The number of actrows for the same operator in the two execution plans and the number of scanned keys are the same.

translator_bot · June 22, 2024, 10:33pm

| username: jansu-dev | Original post link

+1, it has little to do with join, the main issue lies in rpc_time;

rpc_time represents “the total time of sending Cop type RPC requests to TiKV,” recorded by merging runtime information in tikv-client go;
rpc_num represents “the number of the same RPC requests”;
rocksdb: {delete_skip_count …} : originates from protobuf, sent from TiKV → see definition
tikv_task: {time …} is also sent from TiKV, → see definition
This issue has only 1 rpc_num, indicating that the same request has varying execution times when performing tasks in TiKV;

Generally, there are two possible reasons for this issue:

Time is consumed by network jitter.
It is a long-tail situation where most requests are at the ms level, occasionally jumping to the s level. The proportion of s-level requests is not high and cannot be seen without changing the monitoring (p99, p999). However, from the related rocksdb information corresponding point of TiKV feedback, it is unlikely to be slow in the TiKV processing flow. In other words, the slowness occurs in grpc request end + network + grpc response end. It could be that rust grpc is slow (low probability), TiKV grpc goroutine is slow (low probability), or the network is jittery.

It seems that this situation should account for a small proportion of the total execution times of this SQL, right?

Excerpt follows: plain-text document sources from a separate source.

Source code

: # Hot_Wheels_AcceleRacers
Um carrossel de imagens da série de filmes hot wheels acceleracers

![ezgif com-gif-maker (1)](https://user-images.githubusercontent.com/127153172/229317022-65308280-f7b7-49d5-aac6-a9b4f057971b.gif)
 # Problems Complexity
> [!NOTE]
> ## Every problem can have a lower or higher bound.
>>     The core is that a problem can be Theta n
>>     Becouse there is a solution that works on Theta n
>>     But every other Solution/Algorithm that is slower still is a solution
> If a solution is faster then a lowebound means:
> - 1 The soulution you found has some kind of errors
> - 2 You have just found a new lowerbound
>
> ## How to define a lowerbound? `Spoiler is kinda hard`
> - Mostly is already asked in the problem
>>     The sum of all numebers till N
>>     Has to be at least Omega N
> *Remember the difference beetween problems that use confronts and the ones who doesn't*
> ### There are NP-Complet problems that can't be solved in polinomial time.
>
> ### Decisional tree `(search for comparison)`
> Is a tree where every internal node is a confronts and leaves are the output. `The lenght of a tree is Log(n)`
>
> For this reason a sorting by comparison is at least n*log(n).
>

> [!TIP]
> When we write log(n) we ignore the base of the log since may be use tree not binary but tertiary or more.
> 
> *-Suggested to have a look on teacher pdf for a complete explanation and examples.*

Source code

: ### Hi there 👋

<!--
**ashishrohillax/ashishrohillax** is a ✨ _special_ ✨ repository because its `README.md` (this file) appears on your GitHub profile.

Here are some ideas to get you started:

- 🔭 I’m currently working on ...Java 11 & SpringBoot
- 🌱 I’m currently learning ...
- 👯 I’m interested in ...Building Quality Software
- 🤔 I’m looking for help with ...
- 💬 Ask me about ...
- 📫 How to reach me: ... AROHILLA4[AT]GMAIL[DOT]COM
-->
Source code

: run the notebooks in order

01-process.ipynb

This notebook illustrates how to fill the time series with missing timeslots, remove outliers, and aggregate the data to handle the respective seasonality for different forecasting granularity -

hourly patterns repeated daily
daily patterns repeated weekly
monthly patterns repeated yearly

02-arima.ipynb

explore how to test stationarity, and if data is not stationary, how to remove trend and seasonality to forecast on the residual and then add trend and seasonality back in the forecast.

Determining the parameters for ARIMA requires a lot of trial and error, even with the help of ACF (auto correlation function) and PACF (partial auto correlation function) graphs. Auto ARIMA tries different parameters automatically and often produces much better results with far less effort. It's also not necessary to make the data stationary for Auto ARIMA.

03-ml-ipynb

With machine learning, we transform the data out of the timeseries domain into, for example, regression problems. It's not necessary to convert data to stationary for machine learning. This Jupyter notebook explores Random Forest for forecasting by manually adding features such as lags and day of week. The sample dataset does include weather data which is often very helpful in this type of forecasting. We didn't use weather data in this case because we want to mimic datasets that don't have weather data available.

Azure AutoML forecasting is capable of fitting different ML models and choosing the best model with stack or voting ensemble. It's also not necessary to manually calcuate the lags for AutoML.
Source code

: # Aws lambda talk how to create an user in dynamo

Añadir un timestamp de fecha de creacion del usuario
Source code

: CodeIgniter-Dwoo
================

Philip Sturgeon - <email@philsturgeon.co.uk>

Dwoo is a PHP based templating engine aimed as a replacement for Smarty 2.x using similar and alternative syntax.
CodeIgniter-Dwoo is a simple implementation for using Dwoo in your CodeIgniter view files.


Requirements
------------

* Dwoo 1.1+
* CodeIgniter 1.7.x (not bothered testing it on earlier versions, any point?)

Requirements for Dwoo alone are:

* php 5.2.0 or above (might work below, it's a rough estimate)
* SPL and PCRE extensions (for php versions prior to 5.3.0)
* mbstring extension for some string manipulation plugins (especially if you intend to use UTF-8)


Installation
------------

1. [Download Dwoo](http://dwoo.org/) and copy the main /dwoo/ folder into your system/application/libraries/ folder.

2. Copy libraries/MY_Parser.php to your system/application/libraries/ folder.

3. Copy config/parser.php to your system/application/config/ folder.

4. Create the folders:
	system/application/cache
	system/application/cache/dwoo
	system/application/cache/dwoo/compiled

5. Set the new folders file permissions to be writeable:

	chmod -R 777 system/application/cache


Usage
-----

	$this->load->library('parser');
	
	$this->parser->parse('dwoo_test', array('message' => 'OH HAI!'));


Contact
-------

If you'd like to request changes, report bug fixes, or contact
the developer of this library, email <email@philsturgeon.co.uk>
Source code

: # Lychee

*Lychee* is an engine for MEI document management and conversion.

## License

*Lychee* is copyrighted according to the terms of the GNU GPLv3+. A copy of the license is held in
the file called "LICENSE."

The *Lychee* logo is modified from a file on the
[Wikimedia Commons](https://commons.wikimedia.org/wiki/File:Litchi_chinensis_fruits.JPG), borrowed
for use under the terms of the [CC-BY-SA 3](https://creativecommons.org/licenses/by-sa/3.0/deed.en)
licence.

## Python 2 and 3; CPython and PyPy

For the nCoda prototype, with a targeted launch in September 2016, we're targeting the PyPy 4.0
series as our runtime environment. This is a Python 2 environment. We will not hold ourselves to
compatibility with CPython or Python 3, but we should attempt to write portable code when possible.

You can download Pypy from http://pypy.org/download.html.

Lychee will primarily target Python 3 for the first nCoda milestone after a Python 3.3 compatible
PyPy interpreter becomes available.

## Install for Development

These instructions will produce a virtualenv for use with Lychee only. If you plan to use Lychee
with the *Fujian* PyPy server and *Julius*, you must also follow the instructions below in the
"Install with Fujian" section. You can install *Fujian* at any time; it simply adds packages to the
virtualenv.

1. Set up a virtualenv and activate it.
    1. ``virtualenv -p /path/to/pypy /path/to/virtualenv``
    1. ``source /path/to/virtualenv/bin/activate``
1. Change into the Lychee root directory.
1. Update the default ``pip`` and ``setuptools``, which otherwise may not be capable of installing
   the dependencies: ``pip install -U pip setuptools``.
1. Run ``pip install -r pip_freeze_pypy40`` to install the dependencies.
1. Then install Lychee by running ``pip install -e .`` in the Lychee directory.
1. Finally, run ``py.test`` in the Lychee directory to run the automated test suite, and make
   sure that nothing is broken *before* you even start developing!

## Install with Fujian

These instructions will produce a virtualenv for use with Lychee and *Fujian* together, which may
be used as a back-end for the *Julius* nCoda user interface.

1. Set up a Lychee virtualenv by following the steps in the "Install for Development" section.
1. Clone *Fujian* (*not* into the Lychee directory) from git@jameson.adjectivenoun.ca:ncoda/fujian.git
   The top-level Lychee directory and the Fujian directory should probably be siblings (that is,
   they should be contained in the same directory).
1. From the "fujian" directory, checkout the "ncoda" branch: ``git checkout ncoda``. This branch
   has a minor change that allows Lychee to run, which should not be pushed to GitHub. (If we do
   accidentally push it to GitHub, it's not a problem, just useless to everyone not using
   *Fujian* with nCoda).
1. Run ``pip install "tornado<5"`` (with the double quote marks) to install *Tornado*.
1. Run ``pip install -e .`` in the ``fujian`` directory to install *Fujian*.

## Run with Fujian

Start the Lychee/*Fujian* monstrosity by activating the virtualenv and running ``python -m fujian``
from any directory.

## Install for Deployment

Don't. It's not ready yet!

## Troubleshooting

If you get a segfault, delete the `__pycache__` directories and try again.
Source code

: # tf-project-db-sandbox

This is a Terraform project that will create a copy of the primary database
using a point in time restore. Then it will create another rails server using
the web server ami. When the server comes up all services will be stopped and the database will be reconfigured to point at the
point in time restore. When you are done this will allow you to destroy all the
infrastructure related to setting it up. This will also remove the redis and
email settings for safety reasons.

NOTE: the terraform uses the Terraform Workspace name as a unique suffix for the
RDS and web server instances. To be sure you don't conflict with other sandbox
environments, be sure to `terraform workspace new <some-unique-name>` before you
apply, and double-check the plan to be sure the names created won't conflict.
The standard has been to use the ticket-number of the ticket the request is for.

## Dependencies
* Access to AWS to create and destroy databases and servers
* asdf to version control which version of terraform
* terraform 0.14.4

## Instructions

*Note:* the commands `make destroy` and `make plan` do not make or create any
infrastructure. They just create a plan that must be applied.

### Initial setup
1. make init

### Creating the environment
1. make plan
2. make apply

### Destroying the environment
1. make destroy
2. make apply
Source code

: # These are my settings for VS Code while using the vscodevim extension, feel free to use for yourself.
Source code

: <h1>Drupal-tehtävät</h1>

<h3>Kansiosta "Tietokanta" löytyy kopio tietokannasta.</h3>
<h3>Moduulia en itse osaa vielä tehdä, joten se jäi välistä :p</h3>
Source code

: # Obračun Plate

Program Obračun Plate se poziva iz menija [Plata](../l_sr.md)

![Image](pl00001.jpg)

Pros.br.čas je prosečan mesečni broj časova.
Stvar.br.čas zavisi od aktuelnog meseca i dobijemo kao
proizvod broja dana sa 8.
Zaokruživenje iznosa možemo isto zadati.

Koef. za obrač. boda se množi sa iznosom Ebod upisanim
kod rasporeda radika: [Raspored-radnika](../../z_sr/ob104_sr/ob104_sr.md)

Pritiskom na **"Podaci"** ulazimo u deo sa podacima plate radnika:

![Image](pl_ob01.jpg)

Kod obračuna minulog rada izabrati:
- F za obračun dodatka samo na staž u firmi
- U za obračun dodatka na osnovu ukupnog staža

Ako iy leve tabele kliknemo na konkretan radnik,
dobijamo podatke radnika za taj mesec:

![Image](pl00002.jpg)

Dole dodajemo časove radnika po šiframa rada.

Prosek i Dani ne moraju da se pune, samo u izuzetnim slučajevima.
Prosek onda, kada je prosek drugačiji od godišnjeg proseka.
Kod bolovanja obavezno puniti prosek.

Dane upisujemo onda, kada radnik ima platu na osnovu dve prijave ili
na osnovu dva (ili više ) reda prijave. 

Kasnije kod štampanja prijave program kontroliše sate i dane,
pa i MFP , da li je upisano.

For network jitter, check ping latency.
If you want to investigate the execution of grpc request end and grpc response end in detail, you can look at the grpc panel under tikv-details in the TiKV test. You may need to modify the quantile curve to see extreme cases by changing the 99 line to 1.
If it can be reproduced stably, it is best to trace it. At the same time, observe which TiKV the request for this region is sent to, and then follow the request chain panel to see if there are any clues.

translator_bot · June 22, 2024, 10:33pm

| username: jansu-dev | Original post link

For example: In a static environment with only one request, the time obtained by subtracting TiKV Details → Grpc → grpc message duration from TiDB → KV request → KV request duration should correspond to rpc_time, but the production environment is relatively loaded.

You can first check the above information.

translator_bot · June 22, 2024, 10:33pm

| username: system | Original post link

This topic was automatically closed 60 days after the last reply. New replies are no longer allowed.